━━━ TEXT PROVIDED ━━━
The Global Arrays Toolkit

This month’s column introduces the Global Arrays Toolkit (GA, http://www.emsl.pnl.gov/docs/global/), a suite of application programming interfaces (API’s) for handling distributed data structures.
Continuing with the theme of simplifying parallel programming, this month’s column introduces the Global Arrays Toolkit (GA, http://www.emsl.pnl.gov/docs/global/), a suite of application programming interfaces (API’s) for handling distributed data structures.
The previous three columns discussed Unified Parallel C (UPC), an extension of C 99 that supports explicit parallel execution and a shared address space. UPC provides automatic memory management across distributed (and shared) memory hardware without requiring explicit message passing.
Like UPC, GA provides a mechanism for shared-memory style programming in a distributed memory computing environment. Unlike UPC, GA works in conjunction with traditional message passing APIs — in particular, the Message Passing Interface (MPI) — to offer both shared-memory and message-passing paradigms in the same program. In both UPC and GA, data distribution information (that is, the affinity of data to processes) is available to the application so that data locality can be exploited to maximize performance.
The GA toolkit was developed at the U.S. Department of Energy’s Pacific Northwest National Laboratory (PNNL), where it is still undergoing significant development and enhancement. Version 4.0 was recently released in April 2006. GA has been in the public domain since 1994, and is used in a number of high performance computing (HPC) simulation codes. In particular, GA is used extensively by PNNL’s NWChem computational quantum chemistry package.
GA uses the Aggregate Remote Memory Copy (ARMCI) library, an API that provides general-purpose, efficient, and portable remote memory access (RMA) operations through one-sided communications. ARMCI utilizes network communications interfaces — including popular low-latency, high-bandwidth interfaces like Myrinet, Quadrics, Giganet, and Infiniband — as well as shared memory to achieve the best possible performance for RMA operations. ARMCI is available on supercomputers (such as the IBM SP; Cray’s X1, T3E, SV1, and J90; Fujitsu’s VX/VPP and Primepower; the NEC SX-5; and the Hitachi SR8000), Unix servers and workstations, and clusters of Unix, Linux, and Windows boxes.
In addition, GA works in conjunction with Memory Allocator (MA), a collection of library routines that perform dynamic memory allocation for C, Fortran, and mixed-language applications. GA relies upon MA to provide all of its dynamically allocated local memory. MA provides both heap and stack memory management along with memory availability and utilization information and statistics. MA supports both C and Fortran data types and offers debugging and verification mechanisms. It’s supported on a wide variety of supercomputers and Unix, Linux, and Windows boxes.
━━━
### ACTIVITY
Reproduce word for word the part of the Global Arrays article that opens with the words containing "The previous three" and closes with "to maximize performance.". Work from the Global Arrays article alone.
━━━ STORED DATA ━━━
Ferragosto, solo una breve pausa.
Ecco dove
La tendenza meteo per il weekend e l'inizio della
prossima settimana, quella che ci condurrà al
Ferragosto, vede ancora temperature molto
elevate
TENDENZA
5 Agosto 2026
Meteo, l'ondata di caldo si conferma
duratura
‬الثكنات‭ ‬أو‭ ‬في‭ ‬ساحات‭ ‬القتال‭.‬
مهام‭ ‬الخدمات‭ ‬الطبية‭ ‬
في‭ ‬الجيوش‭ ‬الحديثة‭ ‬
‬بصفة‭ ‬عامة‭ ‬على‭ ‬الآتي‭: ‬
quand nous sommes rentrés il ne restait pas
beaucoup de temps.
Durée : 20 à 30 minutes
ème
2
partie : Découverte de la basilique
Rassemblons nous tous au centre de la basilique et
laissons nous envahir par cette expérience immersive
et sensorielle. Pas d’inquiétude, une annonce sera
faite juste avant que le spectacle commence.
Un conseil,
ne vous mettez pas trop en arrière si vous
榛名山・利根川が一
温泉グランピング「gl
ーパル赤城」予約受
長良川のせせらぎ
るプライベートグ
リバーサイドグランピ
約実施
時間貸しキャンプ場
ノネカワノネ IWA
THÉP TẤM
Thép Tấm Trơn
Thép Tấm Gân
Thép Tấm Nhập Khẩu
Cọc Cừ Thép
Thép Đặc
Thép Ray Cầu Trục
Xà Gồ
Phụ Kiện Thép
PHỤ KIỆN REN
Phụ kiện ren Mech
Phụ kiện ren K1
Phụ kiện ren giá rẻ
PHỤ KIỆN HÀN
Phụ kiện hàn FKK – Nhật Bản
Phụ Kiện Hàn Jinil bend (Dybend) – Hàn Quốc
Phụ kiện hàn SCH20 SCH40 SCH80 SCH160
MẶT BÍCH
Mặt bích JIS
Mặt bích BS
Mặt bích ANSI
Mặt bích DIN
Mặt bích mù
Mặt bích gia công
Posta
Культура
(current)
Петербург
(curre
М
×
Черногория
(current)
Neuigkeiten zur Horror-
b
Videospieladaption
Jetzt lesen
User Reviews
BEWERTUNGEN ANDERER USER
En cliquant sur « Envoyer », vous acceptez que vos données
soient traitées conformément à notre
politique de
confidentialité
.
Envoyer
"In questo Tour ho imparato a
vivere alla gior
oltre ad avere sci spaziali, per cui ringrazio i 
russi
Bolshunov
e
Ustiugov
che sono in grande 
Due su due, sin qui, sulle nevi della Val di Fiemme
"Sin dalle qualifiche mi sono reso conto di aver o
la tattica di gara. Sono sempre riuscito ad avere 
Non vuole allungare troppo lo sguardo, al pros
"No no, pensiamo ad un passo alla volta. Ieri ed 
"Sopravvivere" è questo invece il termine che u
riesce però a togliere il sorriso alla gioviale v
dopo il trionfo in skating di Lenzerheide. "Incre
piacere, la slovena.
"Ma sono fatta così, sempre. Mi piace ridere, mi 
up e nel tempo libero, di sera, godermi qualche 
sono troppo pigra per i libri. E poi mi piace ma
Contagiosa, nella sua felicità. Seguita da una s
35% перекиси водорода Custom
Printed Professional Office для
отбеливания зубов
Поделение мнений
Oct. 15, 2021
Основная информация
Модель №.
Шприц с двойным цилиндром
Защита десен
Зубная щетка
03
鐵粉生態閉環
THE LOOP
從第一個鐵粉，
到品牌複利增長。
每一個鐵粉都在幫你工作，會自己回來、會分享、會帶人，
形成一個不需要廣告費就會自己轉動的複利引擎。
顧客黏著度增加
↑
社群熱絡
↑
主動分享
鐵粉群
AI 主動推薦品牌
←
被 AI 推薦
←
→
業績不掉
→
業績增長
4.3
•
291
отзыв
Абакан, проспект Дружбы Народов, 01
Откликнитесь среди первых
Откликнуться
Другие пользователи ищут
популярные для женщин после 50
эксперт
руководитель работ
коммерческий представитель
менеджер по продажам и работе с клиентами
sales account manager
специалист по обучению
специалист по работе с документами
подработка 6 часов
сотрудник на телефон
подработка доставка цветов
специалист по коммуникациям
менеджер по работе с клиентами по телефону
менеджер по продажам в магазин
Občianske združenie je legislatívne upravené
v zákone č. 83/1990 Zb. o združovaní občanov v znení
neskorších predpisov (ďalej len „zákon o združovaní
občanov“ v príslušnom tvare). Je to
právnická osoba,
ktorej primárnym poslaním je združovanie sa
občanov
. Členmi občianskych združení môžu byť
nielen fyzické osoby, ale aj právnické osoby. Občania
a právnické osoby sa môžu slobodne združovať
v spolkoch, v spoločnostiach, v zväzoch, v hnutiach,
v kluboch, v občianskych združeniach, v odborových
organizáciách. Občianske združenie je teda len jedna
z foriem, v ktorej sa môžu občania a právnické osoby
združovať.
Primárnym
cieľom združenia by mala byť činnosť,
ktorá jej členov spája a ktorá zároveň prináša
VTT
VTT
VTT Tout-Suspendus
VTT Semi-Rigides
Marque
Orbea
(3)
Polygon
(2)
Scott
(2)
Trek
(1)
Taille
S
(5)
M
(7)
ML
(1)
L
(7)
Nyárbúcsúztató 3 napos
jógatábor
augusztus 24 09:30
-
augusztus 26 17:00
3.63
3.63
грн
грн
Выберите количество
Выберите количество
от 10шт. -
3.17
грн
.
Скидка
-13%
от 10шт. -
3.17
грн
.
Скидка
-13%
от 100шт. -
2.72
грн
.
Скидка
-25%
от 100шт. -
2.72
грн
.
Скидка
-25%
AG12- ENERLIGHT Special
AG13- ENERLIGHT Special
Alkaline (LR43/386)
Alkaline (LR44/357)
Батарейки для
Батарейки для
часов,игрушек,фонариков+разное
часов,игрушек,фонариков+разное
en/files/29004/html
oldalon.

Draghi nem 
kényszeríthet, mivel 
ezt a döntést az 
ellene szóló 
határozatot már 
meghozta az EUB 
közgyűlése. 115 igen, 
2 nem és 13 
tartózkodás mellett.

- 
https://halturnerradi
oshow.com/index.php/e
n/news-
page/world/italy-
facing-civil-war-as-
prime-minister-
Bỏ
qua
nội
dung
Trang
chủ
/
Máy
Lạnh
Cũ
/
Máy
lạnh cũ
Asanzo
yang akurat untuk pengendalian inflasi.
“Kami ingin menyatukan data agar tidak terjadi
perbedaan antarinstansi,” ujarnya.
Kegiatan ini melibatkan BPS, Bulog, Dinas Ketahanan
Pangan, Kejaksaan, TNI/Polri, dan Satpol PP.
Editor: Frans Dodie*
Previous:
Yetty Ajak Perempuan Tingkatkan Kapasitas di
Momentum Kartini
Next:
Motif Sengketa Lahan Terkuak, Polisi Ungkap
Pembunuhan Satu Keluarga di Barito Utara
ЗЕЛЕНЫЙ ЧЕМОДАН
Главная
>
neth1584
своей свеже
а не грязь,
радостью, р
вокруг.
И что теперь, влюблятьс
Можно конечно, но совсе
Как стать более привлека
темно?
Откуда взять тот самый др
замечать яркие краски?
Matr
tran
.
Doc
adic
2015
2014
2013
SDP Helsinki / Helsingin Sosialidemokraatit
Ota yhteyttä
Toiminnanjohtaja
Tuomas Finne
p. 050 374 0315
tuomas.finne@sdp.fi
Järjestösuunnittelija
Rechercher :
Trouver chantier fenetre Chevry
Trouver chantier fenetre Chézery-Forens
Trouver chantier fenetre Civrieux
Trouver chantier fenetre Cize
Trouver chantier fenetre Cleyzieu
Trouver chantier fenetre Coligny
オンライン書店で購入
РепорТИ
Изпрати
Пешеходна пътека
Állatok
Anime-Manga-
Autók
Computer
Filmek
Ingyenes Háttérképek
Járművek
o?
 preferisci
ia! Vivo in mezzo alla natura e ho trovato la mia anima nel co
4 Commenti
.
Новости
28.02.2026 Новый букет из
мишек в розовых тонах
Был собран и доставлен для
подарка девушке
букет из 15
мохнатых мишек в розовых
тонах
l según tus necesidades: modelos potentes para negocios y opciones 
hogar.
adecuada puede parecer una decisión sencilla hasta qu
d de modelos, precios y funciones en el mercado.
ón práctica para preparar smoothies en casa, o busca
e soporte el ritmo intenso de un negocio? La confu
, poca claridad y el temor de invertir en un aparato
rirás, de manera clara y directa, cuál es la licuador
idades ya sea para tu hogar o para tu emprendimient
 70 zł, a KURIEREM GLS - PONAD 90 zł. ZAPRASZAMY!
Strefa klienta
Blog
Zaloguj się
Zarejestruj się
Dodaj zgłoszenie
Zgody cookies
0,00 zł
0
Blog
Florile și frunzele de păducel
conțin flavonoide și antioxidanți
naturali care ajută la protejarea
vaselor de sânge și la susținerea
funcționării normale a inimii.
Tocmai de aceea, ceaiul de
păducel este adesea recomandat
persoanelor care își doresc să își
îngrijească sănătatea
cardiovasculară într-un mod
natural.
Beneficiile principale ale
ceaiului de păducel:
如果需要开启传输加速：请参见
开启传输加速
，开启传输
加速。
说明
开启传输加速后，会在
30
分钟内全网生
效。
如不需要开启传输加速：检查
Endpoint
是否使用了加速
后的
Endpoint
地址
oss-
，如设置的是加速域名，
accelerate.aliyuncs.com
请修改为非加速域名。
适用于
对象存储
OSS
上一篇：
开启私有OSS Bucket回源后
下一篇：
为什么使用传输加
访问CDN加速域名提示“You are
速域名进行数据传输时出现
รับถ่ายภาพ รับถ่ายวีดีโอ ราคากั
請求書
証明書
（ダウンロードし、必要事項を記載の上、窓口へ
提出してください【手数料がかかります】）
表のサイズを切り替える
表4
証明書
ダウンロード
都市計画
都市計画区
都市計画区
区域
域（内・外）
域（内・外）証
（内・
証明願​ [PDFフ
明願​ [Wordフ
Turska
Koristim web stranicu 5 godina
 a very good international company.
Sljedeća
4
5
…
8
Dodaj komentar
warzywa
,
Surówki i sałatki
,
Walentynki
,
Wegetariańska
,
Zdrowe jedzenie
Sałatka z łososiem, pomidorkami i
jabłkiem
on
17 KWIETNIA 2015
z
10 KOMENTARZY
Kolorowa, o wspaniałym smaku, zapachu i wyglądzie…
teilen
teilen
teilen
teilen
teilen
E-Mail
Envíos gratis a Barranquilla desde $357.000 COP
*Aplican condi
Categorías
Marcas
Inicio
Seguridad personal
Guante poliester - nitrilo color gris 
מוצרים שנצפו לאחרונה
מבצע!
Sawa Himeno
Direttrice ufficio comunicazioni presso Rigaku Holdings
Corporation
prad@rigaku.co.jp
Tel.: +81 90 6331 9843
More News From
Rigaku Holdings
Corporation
━━━
### PROBLEM SOLUTION
The previous three columns discussed Unified Parallel C (UPC), an extension of C 99 that supports explicit parallel execution and a shared address space. UPC provides automatic memory management across distributed (and shared) memory hardware without requiring explicit message passing.
Like UPC, GA provides a mechanism for shared-memory style programming in a distributed memory computing environment. Unlike UPC, GA works in conjunction with traditional message passing APIs — in particular, the Message Passing Interface (MPI) — to offer both shared-memory and message-passing paradigms in the same program. In both UPC and GA, data distribution information (that is, the affinity of data to processes) is available to the application so that data locality can be exploited to maximize performance.